***** Input data *****

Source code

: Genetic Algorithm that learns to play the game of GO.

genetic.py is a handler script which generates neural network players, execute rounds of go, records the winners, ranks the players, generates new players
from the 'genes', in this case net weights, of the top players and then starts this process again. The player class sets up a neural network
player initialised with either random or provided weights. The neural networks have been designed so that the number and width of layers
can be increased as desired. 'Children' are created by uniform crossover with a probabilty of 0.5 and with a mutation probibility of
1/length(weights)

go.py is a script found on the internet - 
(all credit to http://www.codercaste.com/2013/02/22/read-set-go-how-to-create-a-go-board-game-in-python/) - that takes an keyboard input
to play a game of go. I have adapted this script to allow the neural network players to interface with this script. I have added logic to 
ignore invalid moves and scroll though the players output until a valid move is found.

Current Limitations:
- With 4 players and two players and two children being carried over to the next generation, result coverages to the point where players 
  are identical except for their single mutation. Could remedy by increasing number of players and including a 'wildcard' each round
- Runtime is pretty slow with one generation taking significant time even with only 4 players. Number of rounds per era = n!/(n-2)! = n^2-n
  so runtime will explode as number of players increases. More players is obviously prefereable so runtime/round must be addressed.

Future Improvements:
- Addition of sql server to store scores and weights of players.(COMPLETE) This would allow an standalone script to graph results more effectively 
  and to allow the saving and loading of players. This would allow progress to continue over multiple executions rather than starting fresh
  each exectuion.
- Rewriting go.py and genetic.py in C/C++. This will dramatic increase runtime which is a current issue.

*****
***** Input data *****

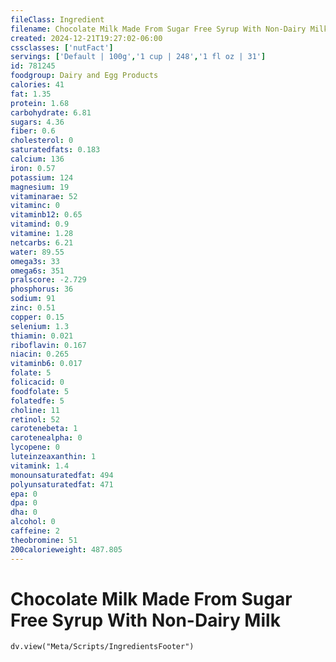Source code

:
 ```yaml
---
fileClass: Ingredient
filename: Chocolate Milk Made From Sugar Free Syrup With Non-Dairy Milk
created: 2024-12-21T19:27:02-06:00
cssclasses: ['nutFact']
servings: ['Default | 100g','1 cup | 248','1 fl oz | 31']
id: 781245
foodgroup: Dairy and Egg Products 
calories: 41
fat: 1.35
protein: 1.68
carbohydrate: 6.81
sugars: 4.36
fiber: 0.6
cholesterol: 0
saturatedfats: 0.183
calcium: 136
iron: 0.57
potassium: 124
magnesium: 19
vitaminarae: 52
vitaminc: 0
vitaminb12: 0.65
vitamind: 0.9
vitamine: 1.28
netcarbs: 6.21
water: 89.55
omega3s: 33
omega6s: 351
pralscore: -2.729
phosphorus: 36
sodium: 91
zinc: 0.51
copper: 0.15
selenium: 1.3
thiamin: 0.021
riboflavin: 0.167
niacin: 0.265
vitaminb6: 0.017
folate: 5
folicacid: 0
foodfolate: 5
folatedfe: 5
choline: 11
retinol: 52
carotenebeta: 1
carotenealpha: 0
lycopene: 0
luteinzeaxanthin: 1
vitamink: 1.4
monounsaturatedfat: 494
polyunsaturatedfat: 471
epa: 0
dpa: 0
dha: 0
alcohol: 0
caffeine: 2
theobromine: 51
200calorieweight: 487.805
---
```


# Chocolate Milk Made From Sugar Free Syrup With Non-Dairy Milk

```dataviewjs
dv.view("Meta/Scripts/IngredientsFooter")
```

*****

In the listing above, find the line holding "- Addition of" and the line holding "- Rewriting go.py", then output those two lines and every line between them exactly.

- Addition of sql server to store scores and weights of players.(COMPLETE) This would allow an standalone script to graph results more effectively 
  and to allow the saving and loading of players. This would allow progress to continue over multiple executions rather than starting fresh
  each exectuion.
- Rewriting go.py and genetic.py in C/C++. This will dramatic increase runtime which is a current issue.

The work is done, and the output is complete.